Status: Current legislation

History of passage through Parliament

Text of statute as originally enacted

Text of the Down Syndrome Act 2022 as in force today (including any amendments) within the United Kingdom, from legislation.gov.uk.

= Down Syndrome Act 2022 =

UK parliament act

The Down Syndrome Act 2022 (c. 18) is an act of Parliament introduced as a private member's bill and sponsored by Conservative MP Liam Fox. It was described as "world leading" by MP Ian Paisley Jr and is intended to make legal provisions for people living with Down's syndrome. It was introduced by Baroness Hollins in the House of Lords.

== Background ==
In the United Kingdom, it is estimated that there are 40,000 people living with the condition.

The bill recognises people with Down syndrome as a specific minority group, and ensures their specific social care needs are met. It is the first such legislation in the world.

== Support ==
The bill was supported by the Conservative Disability Group, Down Syndrome Policy Group and actor Tommy Jessop.

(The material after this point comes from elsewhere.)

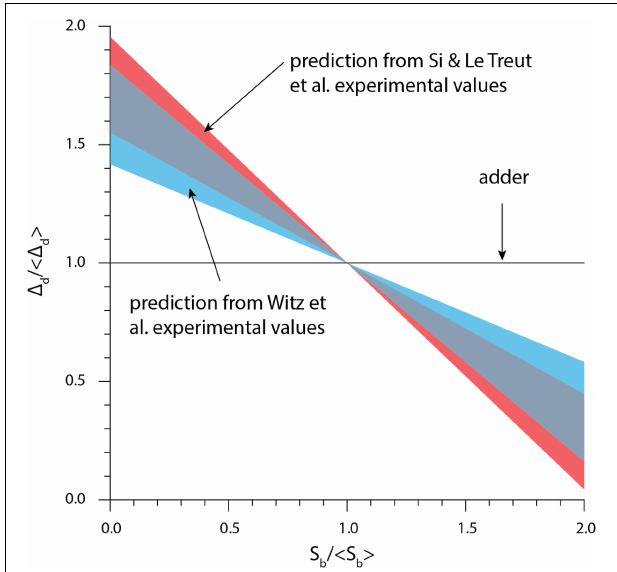
FIGURE 5 | The theory based on the initiation-centric model predicts a more sizer-like behavior. We used Eq. (1) and the experimental values of σ id / σ ii from Si et al. (2019), Witz et al.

The bill had the following cross-party co-sponsors in the House of Commons: Ben Lake, Ian Paisley, Lisa Cameron, Mark Logan, Nick Fletcher, Layla Moran, Darren Jones, James Daly, Flick Drummond and Elliot Colburn.

==Criticism==
Critics of the bill said that it used a medical rather than a needs-based approach to people's needs, and discriminated against people with learning disabilities caused by other conditions or with no specific diagnosis, who had similar or greater needs to those of people with Down Syndrome. There appeared to have been little consultation with organisations such as the Down Syndrome Association, and little was known about the newly-formed National Down Syndrome Policy Group which was supporting the bill.

== Passage ==
On 26 November 2021, it was debated at second reading. On 22 March 2022, an event was held at Parliament to celebrate the government announcing their support for the bill. The act received royal assent on 28 April 2022.